EXERCISE:
Reproduce every entry precisely as written.

*** Opening of DATA FOR THE TASK ***

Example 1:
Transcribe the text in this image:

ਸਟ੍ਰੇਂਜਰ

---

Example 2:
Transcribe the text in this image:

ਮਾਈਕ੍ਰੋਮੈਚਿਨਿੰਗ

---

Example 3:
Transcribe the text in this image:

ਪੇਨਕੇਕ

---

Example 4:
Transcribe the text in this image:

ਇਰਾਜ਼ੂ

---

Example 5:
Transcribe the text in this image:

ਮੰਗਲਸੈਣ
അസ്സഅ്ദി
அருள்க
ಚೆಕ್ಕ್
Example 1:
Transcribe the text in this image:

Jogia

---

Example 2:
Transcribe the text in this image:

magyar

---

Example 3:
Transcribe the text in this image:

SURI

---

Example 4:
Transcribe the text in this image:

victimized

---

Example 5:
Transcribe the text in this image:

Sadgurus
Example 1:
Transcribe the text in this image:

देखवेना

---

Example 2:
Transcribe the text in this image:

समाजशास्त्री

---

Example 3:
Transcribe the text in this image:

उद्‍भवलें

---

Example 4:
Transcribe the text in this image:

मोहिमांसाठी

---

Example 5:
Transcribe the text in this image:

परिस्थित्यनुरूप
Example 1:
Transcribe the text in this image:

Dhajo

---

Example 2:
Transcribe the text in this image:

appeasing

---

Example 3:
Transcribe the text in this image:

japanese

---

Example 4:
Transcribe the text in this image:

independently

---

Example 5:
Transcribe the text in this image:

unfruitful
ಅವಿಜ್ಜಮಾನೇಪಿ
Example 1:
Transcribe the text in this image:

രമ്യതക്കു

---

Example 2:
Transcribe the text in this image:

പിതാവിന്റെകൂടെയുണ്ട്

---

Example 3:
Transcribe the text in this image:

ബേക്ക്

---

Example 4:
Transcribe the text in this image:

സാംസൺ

*** Close of DATA FOR THE TASK ***

WRITTEN SOLUTION:
Example 1:
Transcribe the text in this image:

ਸਟ੍ਰੇਂਜਰ

---

Example 2:
Transcribe the text in this image:

ਮਾਈਕ੍ਰੋਮੈਚਿਨਿੰਗ

---

Example 3:
Transcribe the text in this image:

ਪੇਨਕੇਕ

---

Example 4:
Transcribe the text in this image:

ਇਰਾਜ਼ੂ

---

Example 5:
Transcribe the text in this image:

ਮੰਗਲਸੈਣ
അസ്സഅ്ദി
அருள்க
ಚೆಕ್ಕ್
Example 1:
Transcribe the text in this image:

Jogia

---

Example 2:
Transcribe the text in this image:

magyar

---

Example 3:
Transcribe the text in this image:

SURI

---

Example 4:
Transcribe the text in this image:

victimized

---

Example 5:
Transcribe the text in this image:

Sadgurus
Example 1:
Transcribe the text in this image:

देखवेना

---

Example 2:
Transcribe the text in this image:

समाजशास्त्री

---

Example 3:
Transcribe the text in this image:

उद्‍भवलें

---

Example 4:
Transcribe the text in this image:

मोहिमांसाठी

---

Example 5:
Transcribe the text in this image:

परिस्थित्यनुरूप
Example 1:
Transcribe the text in this image:

Dhajo

---

Example 2:
Transcribe the text in this image:

appeasing

---

Example 3:
Transcribe the text in this image:

japanese

---

Example 4:
Transcribe the text in this image:

independently

---

Example 5:
Transcribe the text in this image:

unfruitful
ಅವಿಜ್ಜಮಾನೇಪಿ
Example 1:
Transcribe the text in this image:

രമ്യതക്കു

---

Example 2:
Transcribe the text in this image:

പിതാവിന്റെകൂടെയുണ്ട്

---

Example 3:
Transcribe the text in this image:

ബേക്ക്

---

Example 4:
Transcribe the text in this image:

സാംസൺ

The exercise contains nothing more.